Secondo la sentenza n. 393/2024 conta la volontarietà della condotta, non l’intenzione o le condizioni soggettive dell’incolpato

ROMA — Non basta dichiararsi in buona fede per evitare una sanzione disciplinare. A ribadirlo è il Consiglio Nazionale Forense, che con la sentenza n. 393/2024, pubblicata il 14 maggio 2025, ha confermato un principio cardine del diritto disciplinare forense: l’illecito deontologico si configura sulla base della volontarietà della condotta e non viene escluso dalle intenzioni dichiarate o dalle condizioni psicofisiche dell’avvocato.

Il caso all’origine del procedimento riguardava un professionista che aveva cercato di difendersi sostenendo di aver agito senza dolo e in buona fede, adducendo anche un’alterazione del proprio stato di salute al momento dei fatti contestati. Una linea difensiva che però non ha convinto il Collegio, il quale ha respinto integralmente il ricorso, mantenendo ferma la sanzione decisa in primo grado.

Conta solo la volontarietà, non l’intenzione

Nelle motivazioni, il CNF ha chiarito che il sistema disciplinare forense non richiede né il dolo né la consapevolezza dell’antigiuridicità della condotta: è sufficiente che l’atto violativo sia stato compiuto volontariamente, cioè con coscienza e volontà. La buona fede personale o eventuali stati soggettivi — come disturbi psicofisici — possono essere presi in considerazione soltanto nella fase di determinazione della sanzione, non per escludere la responsabilità disciplinare.

Una posizione coerente con l’impostazione dell’art. 3 del Codice Deontologico Forense, che stabilisce l’obbligo per l’avvocato di conoscere le regole deontologiche e non consente di invocare ignoranza o errore come esimenti.

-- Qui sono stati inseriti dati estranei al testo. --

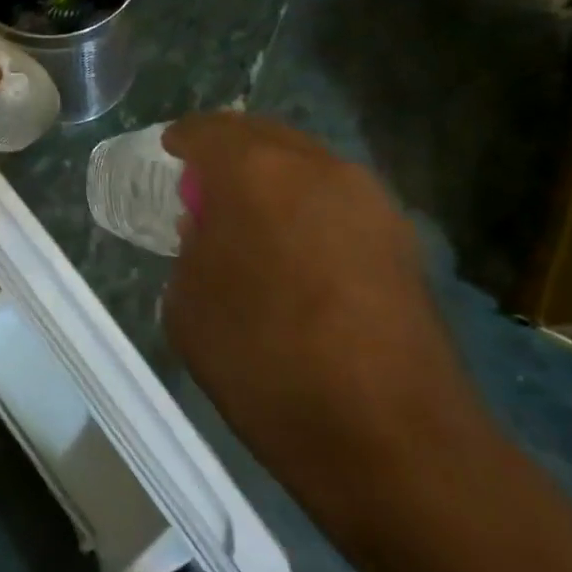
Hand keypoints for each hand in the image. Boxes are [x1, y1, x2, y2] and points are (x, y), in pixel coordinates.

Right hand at [162, 113, 488, 521]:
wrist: (393, 440)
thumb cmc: (266, 363)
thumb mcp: (188, 305)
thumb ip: (190, 249)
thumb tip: (210, 231)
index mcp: (254, 172)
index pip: (206, 131)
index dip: (181, 141)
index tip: (167, 156)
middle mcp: (317, 167)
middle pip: (262, 135)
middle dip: (229, 151)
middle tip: (204, 184)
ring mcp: (370, 200)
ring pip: (306, 164)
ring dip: (273, 178)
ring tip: (253, 220)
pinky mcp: (403, 239)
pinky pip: (339, 201)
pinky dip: (309, 208)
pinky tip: (299, 252)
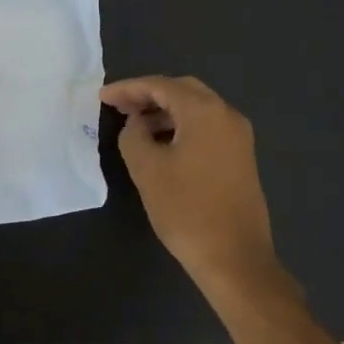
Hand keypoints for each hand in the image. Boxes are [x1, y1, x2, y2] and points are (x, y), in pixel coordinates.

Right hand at [100, 75, 279, 293]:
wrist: (234, 257)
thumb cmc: (186, 210)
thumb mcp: (147, 169)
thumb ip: (133, 136)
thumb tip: (136, 124)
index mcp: (205, 112)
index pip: (160, 86)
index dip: (128, 88)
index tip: (102, 97)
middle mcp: (227, 115)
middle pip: (183, 90)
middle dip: (148, 94)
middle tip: (119, 106)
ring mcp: (238, 136)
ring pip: (197, 109)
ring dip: (165, 111)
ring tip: (135, 125)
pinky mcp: (240, 157)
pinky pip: (207, 127)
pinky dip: (181, 126)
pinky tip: (161, 143)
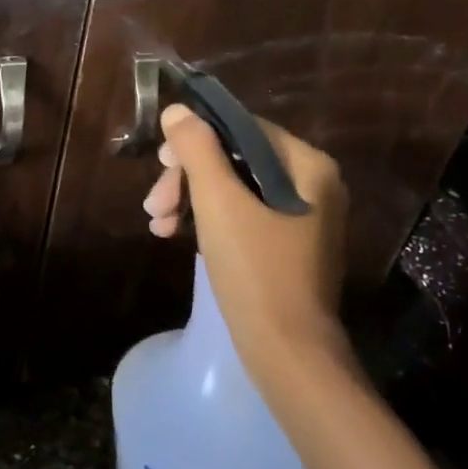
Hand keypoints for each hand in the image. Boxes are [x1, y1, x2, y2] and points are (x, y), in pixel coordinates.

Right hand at [143, 104, 350, 383]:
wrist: (289, 357)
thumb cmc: (255, 271)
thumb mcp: (218, 203)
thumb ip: (197, 150)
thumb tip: (177, 111)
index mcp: (308, 166)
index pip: (243, 128)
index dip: (196, 139)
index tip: (160, 163)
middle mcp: (313, 185)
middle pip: (236, 159)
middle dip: (188, 177)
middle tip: (154, 203)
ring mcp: (302, 218)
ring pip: (234, 188)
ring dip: (190, 200)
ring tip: (157, 225)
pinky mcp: (288, 246)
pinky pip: (242, 215)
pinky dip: (208, 221)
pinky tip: (175, 236)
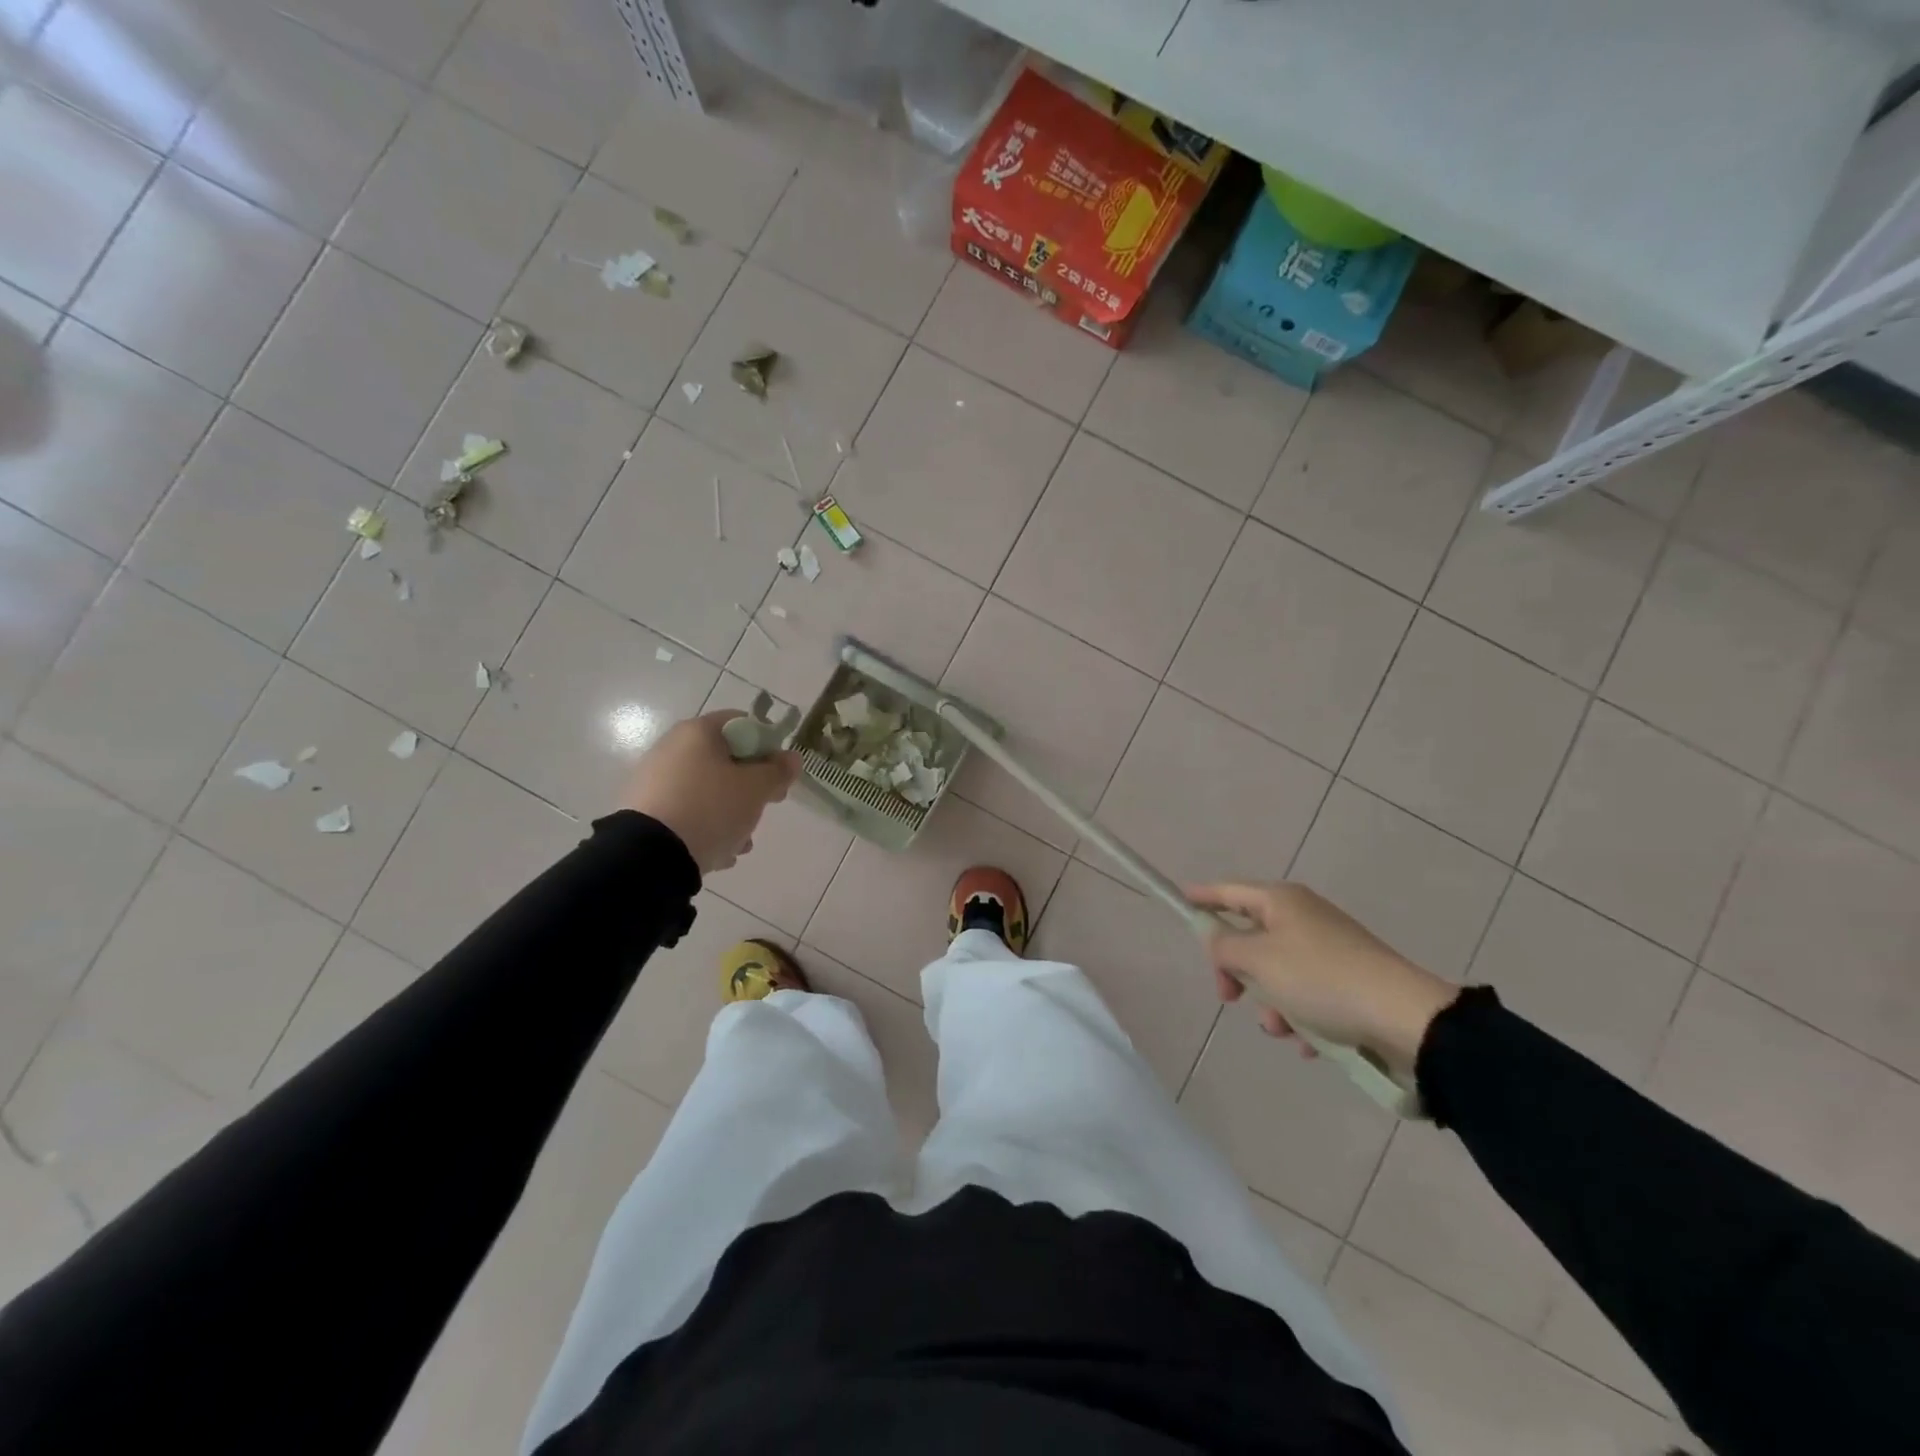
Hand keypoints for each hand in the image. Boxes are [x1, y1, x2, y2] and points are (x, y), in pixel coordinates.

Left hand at [622, 712, 799, 874]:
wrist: (650, 856)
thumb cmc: (711, 808)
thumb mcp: (756, 789)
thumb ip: (778, 771)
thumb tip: (791, 757)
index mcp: (698, 732)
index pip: (743, 724)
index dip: (767, 746)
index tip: (778, 775)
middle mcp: (672, 748)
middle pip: (725, 760)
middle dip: (750, 787)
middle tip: (765, 807)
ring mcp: (654, 780)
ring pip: (708, 790)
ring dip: (731, 813)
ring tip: (741, 842)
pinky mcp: (644, 811)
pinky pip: (687, 812)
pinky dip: (705, 827)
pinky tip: (717, 851)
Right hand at [1187, 881, 1458, 1076]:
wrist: (1404, 1017)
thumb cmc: (1320, 979)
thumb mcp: (1258, 959)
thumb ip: (1224, 946)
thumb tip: (1214, 936)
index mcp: (1281, 901)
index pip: (1229, 891)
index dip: (1202, 896)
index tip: (1180, 900)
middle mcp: (1304, 918)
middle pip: (1251, 937)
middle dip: (1237, 971)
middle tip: (1228, 996)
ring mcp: (1329, 949)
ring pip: (1278, 973)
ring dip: (1271, 1003)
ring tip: (1283, 1028)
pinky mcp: (1350, 981)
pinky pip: (1309, 997)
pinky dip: (1302, 1018)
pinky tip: (1310, 1042)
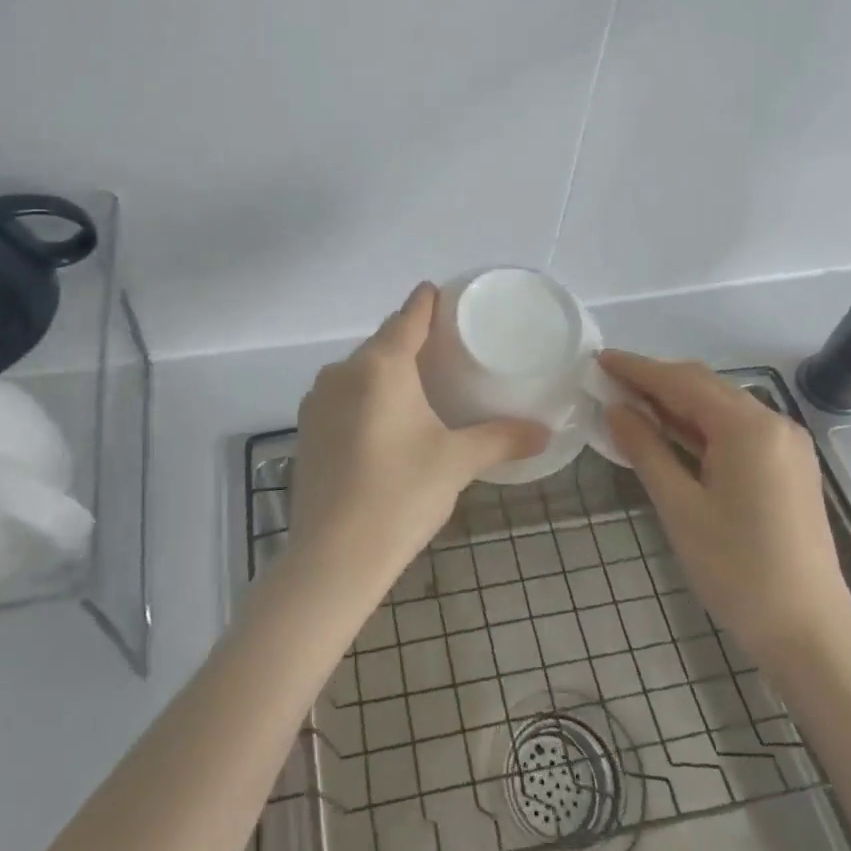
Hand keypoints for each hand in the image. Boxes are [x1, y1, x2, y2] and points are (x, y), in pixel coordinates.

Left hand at [291, 284, 546, 589]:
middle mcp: (342, 371)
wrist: (333, 557)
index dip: (427, 302)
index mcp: (380, 365)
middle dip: (410, 340)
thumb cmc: (400, 494)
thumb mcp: (457, 462)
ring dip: (385, 372)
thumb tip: (544, 432)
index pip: (408, 316)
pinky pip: (342, 397)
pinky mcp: (306, 430)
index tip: (441, 294)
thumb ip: (501, 439)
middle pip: (382, 342)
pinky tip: (383, 423)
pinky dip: (365, 398)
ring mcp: (317, 401)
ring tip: (417, 387)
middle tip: (444, 350)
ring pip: (359, 371)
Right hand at [600, 352, 850, 667]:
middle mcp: (773, 424)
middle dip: (656, 381)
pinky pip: (737, 430)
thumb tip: (615, 409)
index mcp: (748, 428)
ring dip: (676, 403)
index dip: (637, 369)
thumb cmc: (738, 570)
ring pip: (721, 407)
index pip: (682, 382)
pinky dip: (700, 426)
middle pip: (705, 386)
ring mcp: (786, 445)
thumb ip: (646, 450)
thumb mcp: (680, 508)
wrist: (810, 632)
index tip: (599, 360)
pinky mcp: (788, 466)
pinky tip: (669, 433)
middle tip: (609, 383)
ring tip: (630, 404)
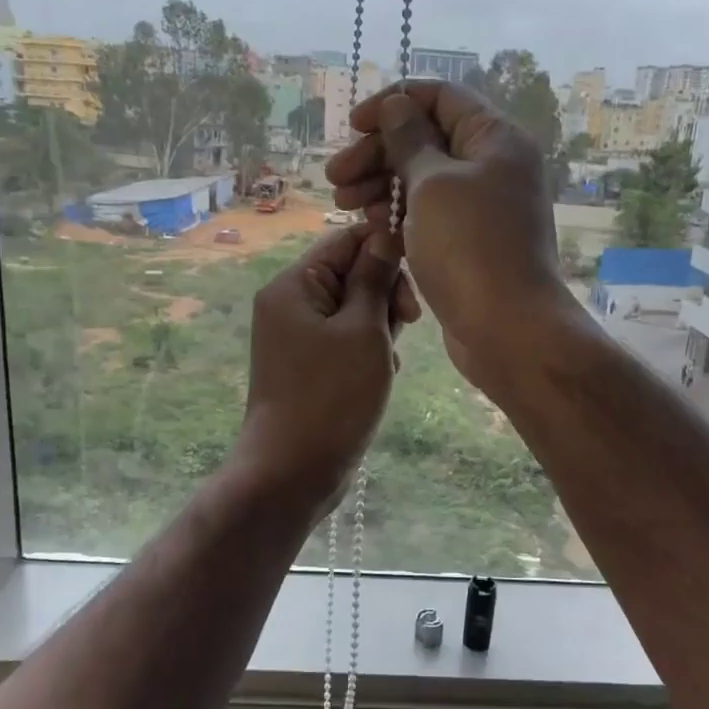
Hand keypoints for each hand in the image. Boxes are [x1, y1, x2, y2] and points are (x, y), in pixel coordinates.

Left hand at [236, 222, 418, 510]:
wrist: (292, 472)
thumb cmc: (331, 397)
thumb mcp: (363, 331)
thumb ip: (375, 279)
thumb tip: (386, 235)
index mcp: (293, 285)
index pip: (346, 241)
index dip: (385, 249)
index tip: (418, 277)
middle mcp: (290, 304)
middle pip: (350, 273)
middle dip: (385, 293)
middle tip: (408, 323)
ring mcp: (297, 337)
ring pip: (353, 310)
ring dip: (381, 327)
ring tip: (390, 360)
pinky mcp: (308, 366)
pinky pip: (345, 340)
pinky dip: (368, 351)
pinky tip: (381, 376)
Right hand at [325, 80, 575, 390]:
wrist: (508, 329)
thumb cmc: (469, 247)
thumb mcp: (432, 184)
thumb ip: (409, 140)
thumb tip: (398, 105)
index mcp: (494, 138)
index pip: (440, 97)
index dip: (393, 103)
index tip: (353, 127)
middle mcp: (491, 166)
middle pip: (425, 140)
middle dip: (376, 154)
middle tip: (335, 178)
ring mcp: (480, 207)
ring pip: (421, 182)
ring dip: (380, 187)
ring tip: (345, 205)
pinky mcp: (467, 243)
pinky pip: (428, 217)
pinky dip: (399, 219)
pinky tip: (373, 232)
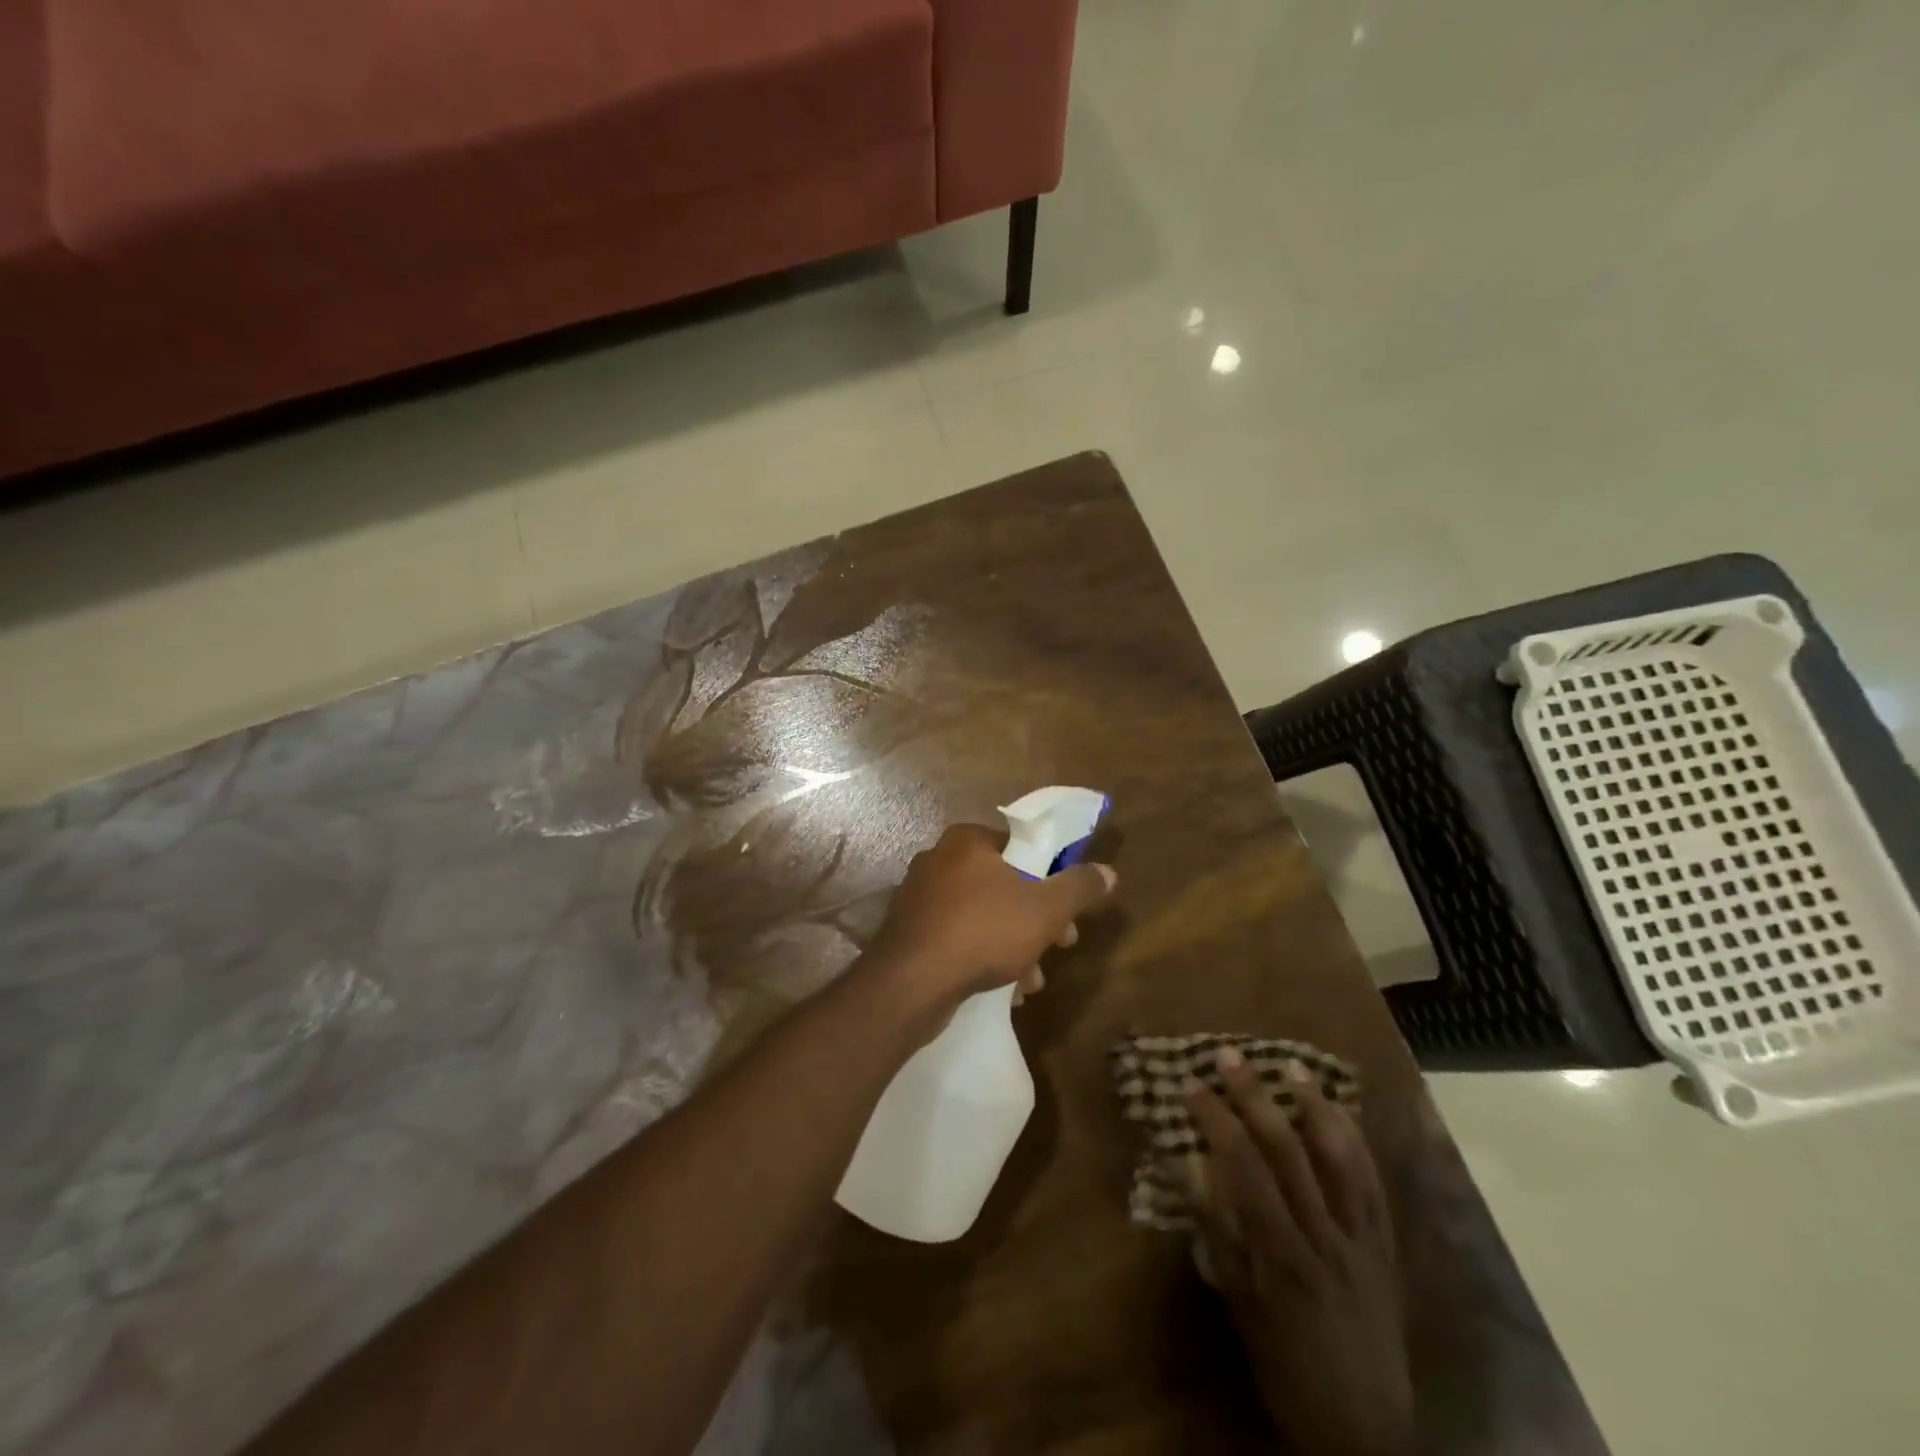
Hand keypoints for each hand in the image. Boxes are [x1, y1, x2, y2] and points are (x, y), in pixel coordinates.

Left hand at [865, 823, 1115, 1026]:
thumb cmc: (983, 931)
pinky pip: (958, 937)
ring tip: (1031, 982)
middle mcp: (938, 859)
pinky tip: (1003, 990)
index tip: (1069, 911)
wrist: (910, 983)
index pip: (1021, 847)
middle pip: (1004, 884)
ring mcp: (919, 896)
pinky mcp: (910, 931)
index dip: (1052, 878)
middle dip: (1036, 919)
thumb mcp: (1045, 909)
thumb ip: (1079, 887)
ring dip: (1014, 945)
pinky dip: (983, 956)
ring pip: (983, 915)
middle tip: (1059, 946)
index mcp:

Tutela della professione prima di tutto

Il Consiglio ha infine ricordato come la funzione del procedimento disciplinare non sia quella di punire il singolo in base al suo stato soggettivo, ma di salvaguardare il decoro e la reputazione della professione forense. La responsabilità disciplinare assume così una finalità preventiva e reputazionale, volta a garantire la fiducia dei cittadini nell’attività degli avvocati.